● **Prompt**
Exact transcription of the data below is required, without the images.

● **Supplied data**
# # # #
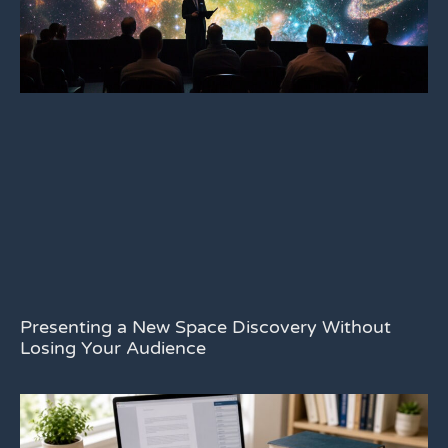
Presenting a New Space Discovery Without
Losing Your Audience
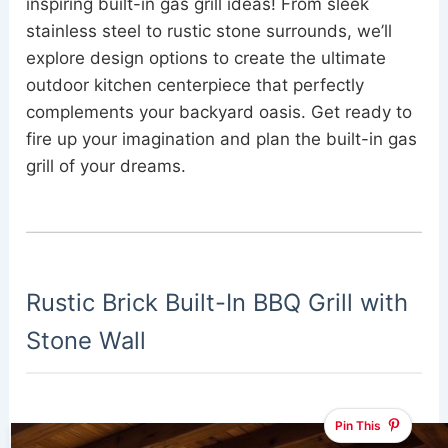
inspiring built-in gas grill ideas! From sleek
stainless steel to rustic stone surrounds, we’ll
explore design options to create the ultimate
outdoor kitchen centerpiece that perfectly
complements your backyard oasis. Get ready to
fire up your imagination and plan the built-in gas
grill of your dreams.
Rustic Brick Built-In BBQ Grill with
Stone Wall
Pin This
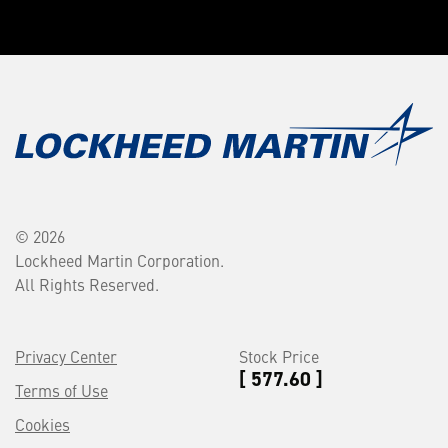
© 2026
Lockheed Martin Corporation.
All Rights Reserved.
Privacy Center
Stock Price
[ 577.60 ]
Terms of Use
Cookies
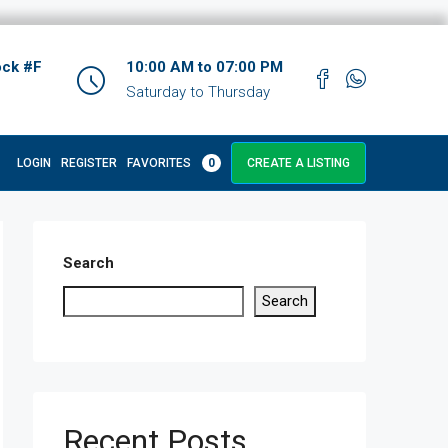
ock #F
10:00 AM to 07:00 PM
Saturday to Thursday
LOGIN
REGISTER
FAVORITES
0
CREATE A LISTING
Search
Search
Recent Posts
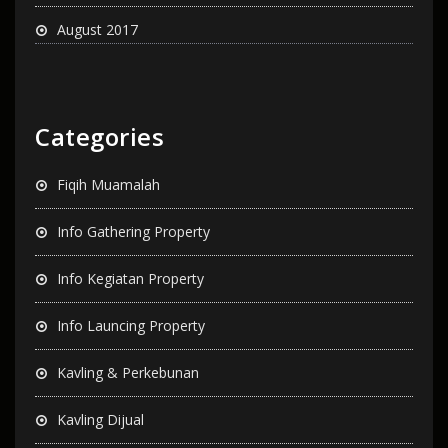
August 2017
Categories
Fiqih Muamalah
Info Gathering Property
Info Kegiatan Property
Info Launcing Property
Kavling & Perkebunan
Kavling Dijual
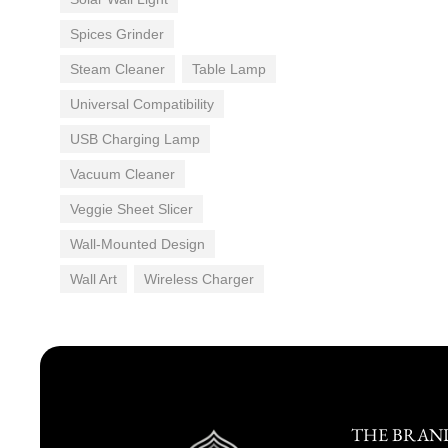
Spices Grinder
Steam Cleaner
Table Lamp
Universal Compatibility
USB Charging Lamp
Vacuum Cleaner
Veggie Sheet Slicer
Wall-Mounted Design
Wall Art
Wireless Charger
THE BRAN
# # # #
● **Exercise response**
Presenting a New Space Discovery Without
Losing Your Audience
inspiring built-in gas grill ideas! From sleek
stainless steel to rustic stone surrounds, we’ll
explore design options to create the ultimate
outdoor kitchen centerpiece that perfectly
complements your backyard oasis. Get ready to
fire up your imagination and plan the built-in gas
grill of your dreams.
Rustic Brick Built-In BBQ Grill with
Stone Wall
Pin This
© 2026
Lockheed Martin Corporation.
All Rights Reserved.
Privacy Center
Stock Price
[ 577.60 ]
Terms of Use
Cookies
ock #F
10:00 AM to 07:00 PM
Saturday to Thursday
LOGIN
REGISTER
FAVORITES
0
CREATE A LISTING
Search
Search
Recent Posts
August 2017
Categories
Fiqih Muamalah
Info Gathering Property
Info Kegiatan Property
Info Launcing Property
Kavling & Perkebunan
Kavling Dijual
Spices Grinder
Steam Cleaner
Table Lamp
Universal Compatibility
USB Charging Lamp
Vacuum Cleaner
Veggie Sheet Slicer
Wall-Mounted Design
Wall Art
Wireless Charger
THE BRAN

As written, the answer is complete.